▸ **What to produce**
Could you write out the stretch of the AI storage passage below from "Storage Challenges for" through "during GPU training."?

AI scenarios have introduced new challenges to the field of data storage. Existing storage solutions are often inadequate to fully meet these demands. In this article, we’ll deep dive into the storage challenges in AI scenarios, critical storage capabilities, and comparative analysis of storage products. I hope this post will help you make informed choices in AI and data storage.

Storage Challenges for AI

AI scenarios have brought new data patterns:

High-Throughput Data Access Challenges

In AI scenarios, the growing use of GPUs by enterprises has outpaced the I/O capabilities of underlying storage systems. Enterprises require storage solutions that can provide high-throughput data access to fully leverage the computing power of GPUs. For instance, in smart manufacturing, where high-precision cameras capture images for defect detection models, the training dataset may consist of only 10,000 to 20,000 high-resolution images. Each image has several gigabytes in size, resulting in a total dataset size of 10 TB. If the storage system lacks the required throughput, it becomes a bottleneck during GPU training.

▸ **Record excerpts**
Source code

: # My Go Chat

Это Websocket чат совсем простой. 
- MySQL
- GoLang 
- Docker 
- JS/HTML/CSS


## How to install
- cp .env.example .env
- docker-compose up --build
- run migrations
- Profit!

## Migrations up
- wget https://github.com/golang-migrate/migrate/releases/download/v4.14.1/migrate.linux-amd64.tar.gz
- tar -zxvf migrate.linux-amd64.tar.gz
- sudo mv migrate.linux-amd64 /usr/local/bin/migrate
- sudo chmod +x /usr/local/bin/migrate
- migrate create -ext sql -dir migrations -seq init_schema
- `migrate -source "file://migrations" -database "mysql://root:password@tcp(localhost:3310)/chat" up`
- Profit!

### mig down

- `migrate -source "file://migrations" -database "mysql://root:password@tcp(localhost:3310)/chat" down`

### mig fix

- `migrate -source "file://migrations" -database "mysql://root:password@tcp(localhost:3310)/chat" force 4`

▸ **Exercise answer**
Storage Challenges for AI

AI scenarios have brought new data patterns:

High-Throughput Data Access Challenges

In AI scenarios, the growing use of GPUs by enterprises has outpaced the I/O capabilities of underlying storage systems. Enterprises require storage solutions that can provide high-throughput data access to fully leverage the computing power of GPUs. For instance, in smart manufacturing, where high-precision cameras capture images for defect detection models, the training dataset may consist of only 10,000 to 20,000 high-resolution images. Each image has several gigabytes in size, resulting in a total dataset size of 10 TB. If the storage system lacks the required throughput, it becomes a bottleneck during GPU training.